**The problem:**
In the source text below on dragging gestures, what happens at step 1008 when a dragging gesture start event is detected?

━━━ Source text

In the example dragging gesture 310 shown in FIG. 9C, a pointer navigating along a dragging path 315 is shown to traverse and activate three interaction elements 350, where the dragging path 315 may follow any trajectory that enables the user to traverse one or more interaction elements 350. In the example dragging gesture 310 shown in FIG. 9D, a pointer navigating along a dragging path 315 is shown to traverse and activate one interaction element 350. It is clear from the example of FIG. 9D that the arrangement of the one or more interaction elements 350 in a dynamic radial menu is dependent on the trajectory of pointer motion at the instant that the pointer crosses the first interface 815 of the dynamic interaction initiation element 810. For example, dashed line 860 is a projection of the pointer trajectory at the instant that the pointer crosses the first interface 815 of the dynamic interaction initiation element 810 and serves as an anchor for the arrangement of the interaction elements 350 in the radial menu.

FIG. 10 is a flowchart illustrating an example algorithm 1000 for a multimodal dragging interaction 1050, in accordance with examples of the present disclosure. In examples, the multimodal dragging interaction 1050 may enable the modification of one or more dragged virtual objects 305 upon completion of a dragging gesture 310, by activating one or more interaction elements 350 based on the dragging gesture 310 and a voice command 440. In examples, algorithm 1000 begins at step 1002 in which a virtual object 305 is selected. In examples, a virtual object 305 may be selected using a “click-select” action, for example, by clicking an icon or graphical element associated with the virtual object 305, for example, a file or folder icon, among other types of virtual objects. In other examples, a virtual object 305 may be selected using a “drag-select” action, for example, clicking and dragging to highlight anything (e.g., text, images, shapes, icons etc.) from the beginning to the end of the drag. In examples, the selected content may collectively be referred to as the virtual object 305 to be modified.

In examples, at step 1004, the a dragging gesture 310 may be initiated (e.g., dragging gesture start event 362) to drag the selected virtual object 305 from a source 320 to a destination 330. At step 1008, upon detecting a dragging gesture start event 362, voice recognition may be enabled, for example, a microphone 112 may be activated to enable the microphone 112 to detect any audio input during the dragging gesture 310.

In examples, at step 1010, an entry event 366 may be detected, for example, the dragging gesture 310 may navigate along a dragging path 315 that crosses a first interface 352 of one or more interaction elements 350 in a fixed interaction element menu 500. In examples, depending on the configuration of the interaction element 350, the algorithm may determine at step 1014 whether the interaction element 350 is configured to include sub-menus, for example, including a parent zone 610 and a child zone 620. In examples, if the interaction element 350 is not configured to enable sub-menus, the algorithm continues to step 1018 where the interaction element 350 is activated upon detection of an exit event 368, for example, when the pointer navigating along the dragging path 315 crosses a second interface 354 of the interaction element 350. In examples, if the interaction element 350 is configured to include sub-menus, the algorithm progresses to step 1016 in which the sub-menus are revealed. In examples, an appearance of the interaction element 350 may be altered to reveal a parent element 612 and one or more child elements 622, 624, 626 etc. (for example, as described with respect to FIG. 6). In examples, the dragging gesture 310 may traverse the parent element 612 and one of the child elements and the algorithm continues to step 1018 where the interaction element 350 is activated upon detection of an exit event 368.

━━━━━━
━━━ The data

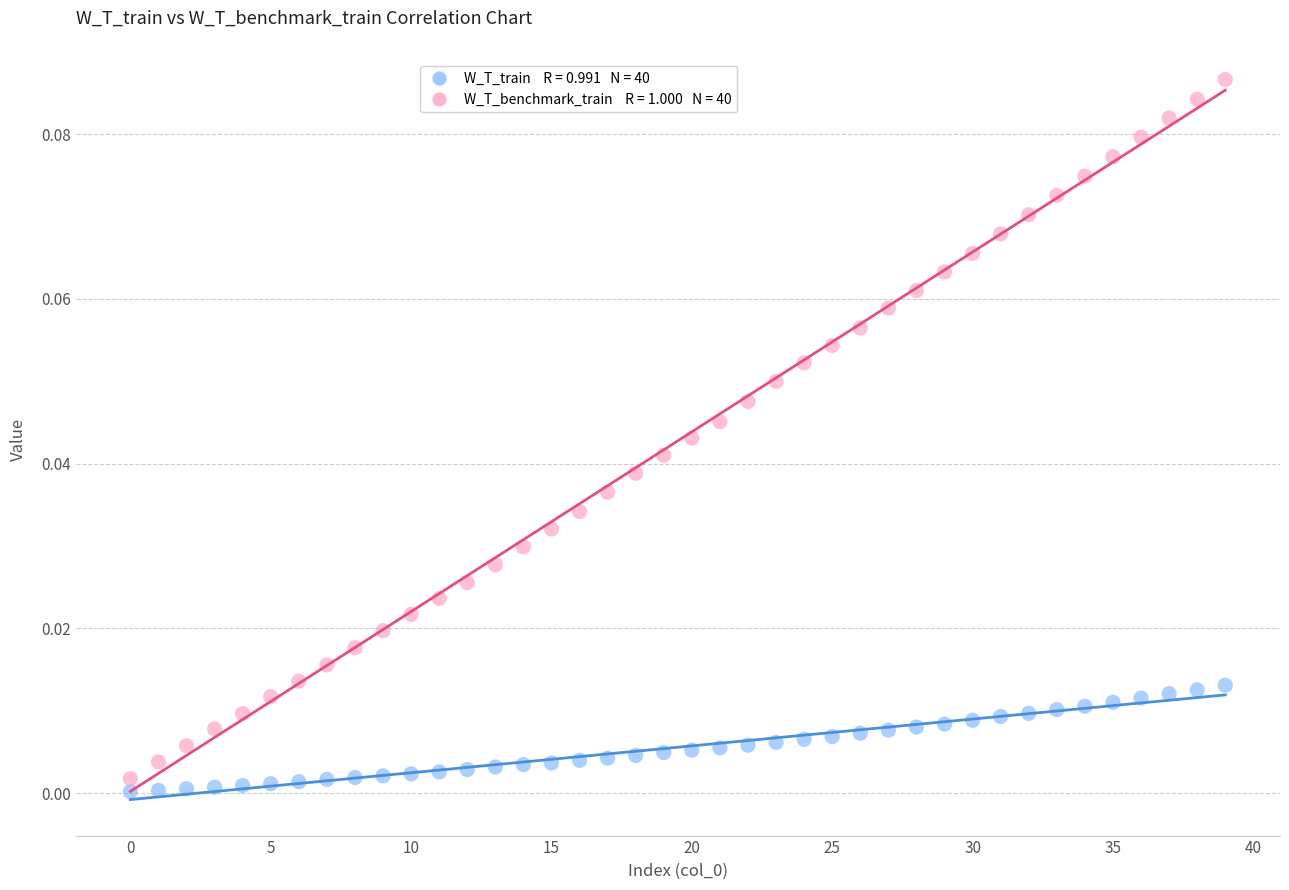

How many points are shown in the scatter plot?

80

━━━━━━

**Solution to this problem:**
Voice recognition is enabled. For example, a microphone is activated so it can detect any audio input during the dragging gesture.